DOCUMENT SEGMENT

I missed that arm64 has also this but only if the online path fails kind
of early, see
	04e613ded8c26 ("arm64: smp: Tell RCU about CPUs that fail to come online")

so this not the "normal" case but an exception. Mips seems to be doing
something different here. I am not sure if this is the only thing that
is missing.

> Best,
> Jonas

Sebastian
Re: [PATCH] MIPS: smp: report dying CPU to RCU in stop_this_cpu()
Posted by Jonas Jelonek 2 days, 20 hours ago
Hi,

On 05.06.26 12:34, Sebastian Andrzej Siewior wrote:
> Does 
> 	echo 0 > /sys/devices/system/cpu/cpu1/online
>
> lead to the same problem?

Funny, my device doesn't have this 'online' file, neither for the
other CPUs. So it seems this CPU hotplug isn't supported/used here?
Or am I missing a Kconfig option for that?

I'm working on a Realtek RTL931x SoC here, it has MIPS interAptiv
cores. I can provide more information if needed.

> I missed that arm64 has also this but only if the online path fails kind
> of early, see
> 	04e613ded8c26 ("arm64: smp: Tell RCU about CPUs that fail to come online")
>
> so this not the "normal" case but an exception. Mips seems to be doing
> something different here. I am not sure if this is the only thing that
> is missing.
>
>> Best,
>> Jonas
> Sebastian

Best,
Jonas
Re: [PATCH] MIPS: smp: report dying CPU to RCU in stop_this_cpu()
Posted by Huacai Chen 3 days, 4 hours ago
Hi, Jonas,

On Fri, Jun 5, 2026 at 2:25 AM Jonas Jelonek <jelonek.jonas@gmail.com> wrote:
>
> smp_send_stop() parks all secondary CPUs in stop_this_cpu(). The function
> marks the CPU offline for the scheduler via set_cpu_online(false) but
> never informs RCU, so RCU keeps expecting a quiescent state from CPUs
> that are now spinning forever with interrupts disabled.
>
> As long as nothing waits for an RCU grace period after smp_send_stop()
> this is harmless, which is why it went unnoticed. Since commit
> 91840be8f710 ("irq_work: Fix use-after-free in irq_work_single() on PREEMPT_RT")
> however, irq_work_sync() calls synchronize_rcu() on architectures without
> an irq_work self-IPI, i.e. where arch_irq_work_has_interrupt() returns
> false. That is the asm-generic default used by MIPS. Any irq_work_sync()

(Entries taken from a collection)
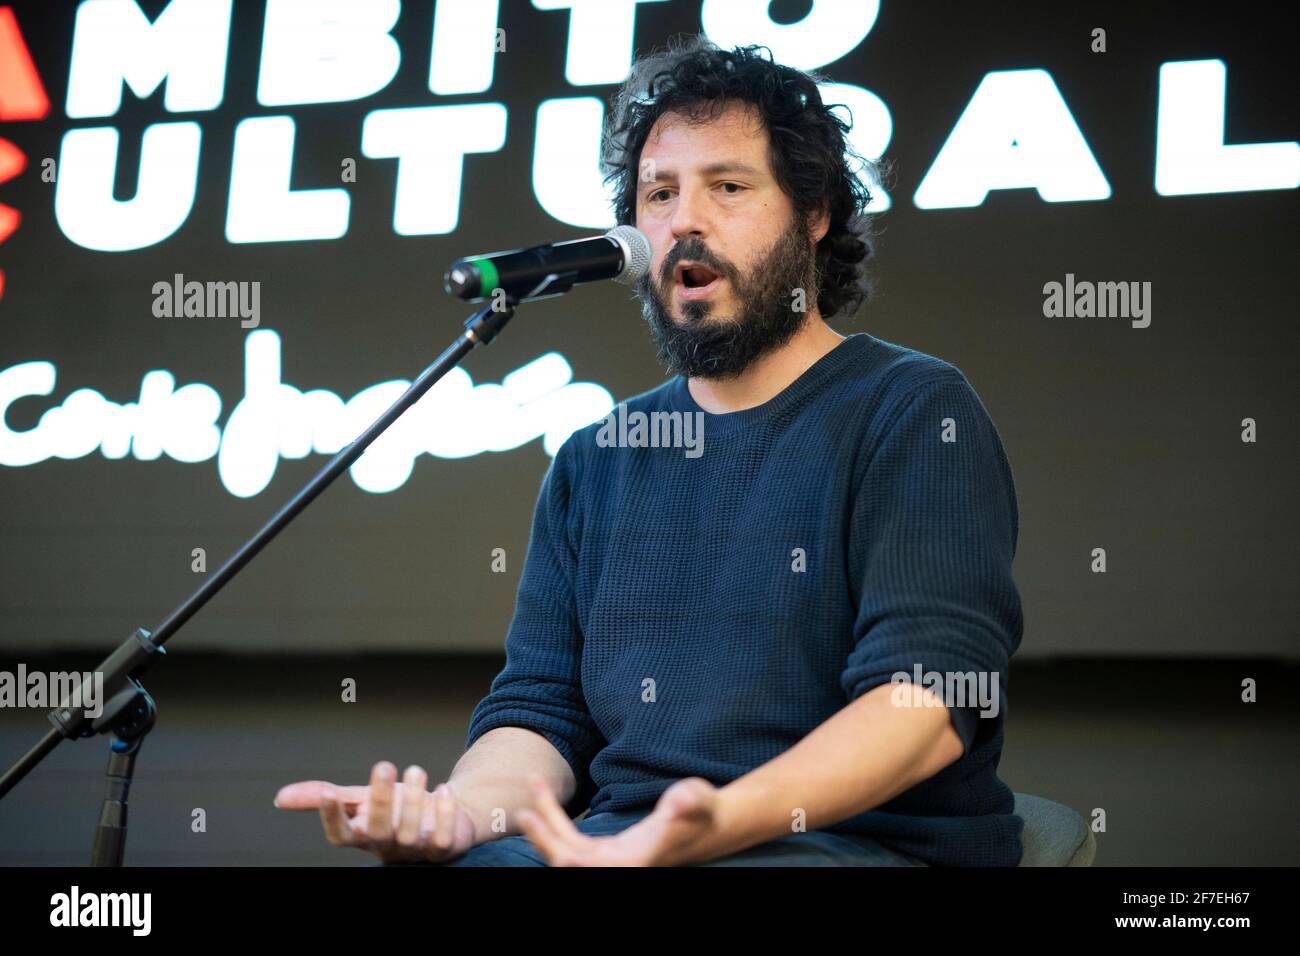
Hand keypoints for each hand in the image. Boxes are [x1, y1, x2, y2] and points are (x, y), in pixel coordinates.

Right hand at [274, 760, 479, 863]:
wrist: (440, 812)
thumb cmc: (395, 807)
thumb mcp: (359, 800)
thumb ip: (325, 798)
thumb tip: (280, 797)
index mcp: (362, 835)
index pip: (340, 836)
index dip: (332, 818)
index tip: (329, 792)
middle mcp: (386, 846)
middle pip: (379, 831)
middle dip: (381, 800)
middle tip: (384, 766)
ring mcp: (416, 850)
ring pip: (412, 834)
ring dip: (415, 801)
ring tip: (416, 771)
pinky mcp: (444, 848)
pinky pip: (444, 838)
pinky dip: (445, 814)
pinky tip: (443, 789)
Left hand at [517, 774, 723, 865]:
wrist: (709, 823)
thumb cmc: (704, 812)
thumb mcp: (699, 801)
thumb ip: (690, 801)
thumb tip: (679, 801)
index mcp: (633, 861)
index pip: (586, 864)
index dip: (560, 850)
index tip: (538, 825)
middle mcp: (617, 866)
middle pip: (568, 861)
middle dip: (543, 839)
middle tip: (522, 810)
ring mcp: (610, 860)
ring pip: (566, 849)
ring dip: (546, 822)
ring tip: (535, 784)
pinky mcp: (608, 851)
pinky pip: (573, 839)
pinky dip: (556, 819)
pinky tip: (545, 797)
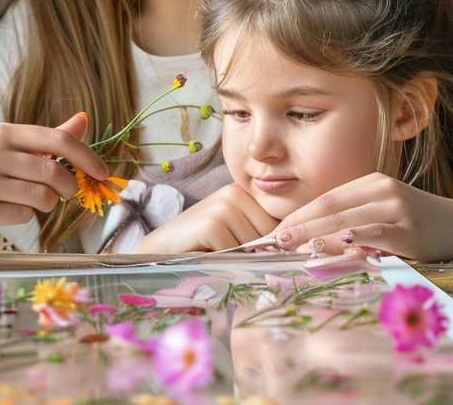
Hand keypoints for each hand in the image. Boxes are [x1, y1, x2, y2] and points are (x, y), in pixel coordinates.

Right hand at [0, 114, 107, 236]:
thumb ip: (40, 138)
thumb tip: (84, 120)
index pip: (56, 139)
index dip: (87, 156)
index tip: (103, 172)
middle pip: (54, 171)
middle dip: (69, 187)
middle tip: (65, 193)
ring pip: (43, 198)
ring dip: (47, 205)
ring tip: (30, 202)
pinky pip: (22, 217)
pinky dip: (22, 218)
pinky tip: (2, 212)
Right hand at [133, 183, 278, 253]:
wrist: (160, 248)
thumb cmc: (199, 244)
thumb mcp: (233, 231)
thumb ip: (258, 231)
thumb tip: (292, 246)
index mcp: (243, 193)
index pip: (277, 224)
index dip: (266, 244)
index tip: (245, 249)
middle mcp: (235, 193)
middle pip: (268, 235)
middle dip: (252, 251)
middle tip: (225, 250)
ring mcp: (222, 206)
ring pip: (253, 245)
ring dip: (236, 256)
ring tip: (214, 250)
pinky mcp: (211, 223)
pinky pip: (234, 252)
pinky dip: (222, 260)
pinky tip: (204, 252)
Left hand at [271, 173, 452, 261]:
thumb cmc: (417, 222)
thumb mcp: (383, 211)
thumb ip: (354, 218)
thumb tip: (312, 238)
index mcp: (372, 183)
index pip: (327, 199)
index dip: (300, 214)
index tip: (276, 230)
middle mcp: (382, 191)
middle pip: (332, 209)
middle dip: (300, 225)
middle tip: (275, 240)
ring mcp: (397, 209)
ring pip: (348, 221)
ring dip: (318, 234)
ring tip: (295, 245)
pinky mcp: (409, 230)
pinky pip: (376, 234)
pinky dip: (355, 238)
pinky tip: (337, 243)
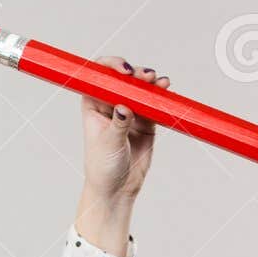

QUESTIONS
**1.** Answer these questions using the MIPS patch thread:
(a) Which SoC is Jonas Jelonek working on, and what cores does it have?
(b) What call does stop_this_cpu() use to mark the CPU offline for the scheduler?
(c) Which commit made irq_work_sync() call synchronize_rcu() on architectures without an irq_work self-IPI?
**2.** Extend the MIPS patch thread from where it stops.

RESPONSES BY ITEM NUMBER
**1.**
(a) A Realtek RTL931x SoC with MIPS interAptiv cores.
(b) set_cpu_online(false).
(c) Commit 91840be8f710 ("irq_work: Fix use-after-free in irq_work_single() on PREEMPT_RT").

**2.**
> issued in the reboot/shutdown path after smp_send_stop() then blocks on
> a grace period that can never complete, hanging the reboot:
>
>   WARNING: CPU: 0 PID: 15 at kernel/irq_work.c:144 irq_work_queue_on
>   ...
>   rcu: INFO: rcu_sched detected stalls on CPUs/tasks:
>   rcu: Offline CPU 1 blocking current GP.
>   rcu: Offline CPU 2 blocking current GP.
>   rcu: Offline CPU 3 blocking current GP.
>
> This issue popped up during kernel bump downstream in OpenWrt from
> 6.18.33 to 6.18.34, since the suspected change has been backported to
> 6.18 stable branch [1].
Now 91840be8f710 ("irq_work: Fix use-after-free in irq_work_single()
on PREEMPT_RT") has been backported to as early as 6.1 LTS.

>
> Call rcutree_report_cpu_dead() once interrupts are disabled, mirroring the
> generic CPU-hotplug offline path (and arm64's stop handling), so RCU stops
> waiting on the parked CPUs and grace periods can still complete.
>
> [1] https://git.kernel.org/pub/scm/linux/kernel/git/stable/linux.git/commit/?h=linux-6.18.y&id=18c0456ea2615b1a743a6db739c74411c3b42bc6
>
> Fixes: 91840be8f710 ("irq_work: Fix use-after-free in irq_work_single() on PREEMPT_RT")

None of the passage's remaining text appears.